The most important staple food of the Pomo people was acorns, gathered in the fall and carefully stored for winter. Fish, deer and elk meat were also dried for winter stores.

===Baskets===
The Pomo people excelled in making baskets. Learn more about the Pomo's baskets on the main Pomo Wikipedia page.

===Tribal services and projects===
Pinoleville Pomo Nation currently operates a housing program to support low income residents, and encourage the construction of sustainable housing through a partnership with the housing committee and environmental department. Thus far, two houses constructed by the Pinoleville Pomo Nation with guidance by architects and engineers from UC Berkeley have been completed.
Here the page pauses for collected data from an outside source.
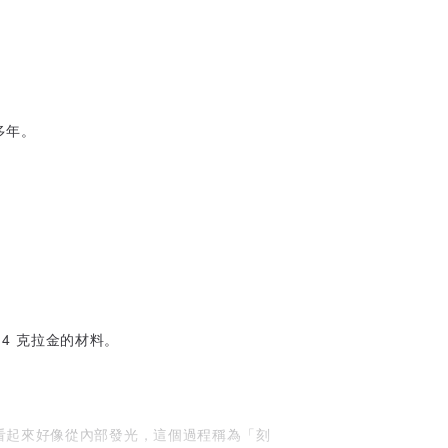
多年。
14 克拉金的材料。
看起來好像從內部發光，這個過程稱為「刻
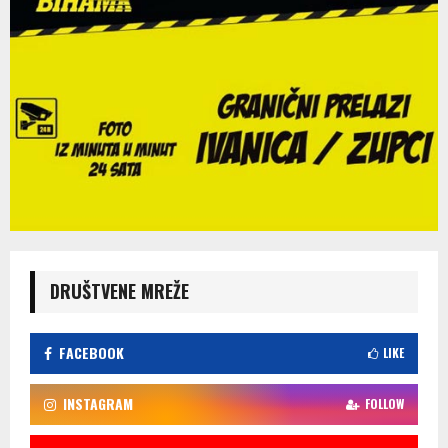
DRUŠTVENE MREŽE
FACEBOOK
LIKE
INSTAGRAM
FOLLOW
Through their environmental department the Pinoleville Pomo Nation has created a horticultural program, which focuses on tribal youth — educating them about plants, to improve self-esteem and provide skills. These skills and knowledge is also aimed to improve diets and the local environment. In addition to this, Pinole Nation Gardens include a greenhouse, orchards, two gardens, and native plant restoration areas which are located in Ukiah.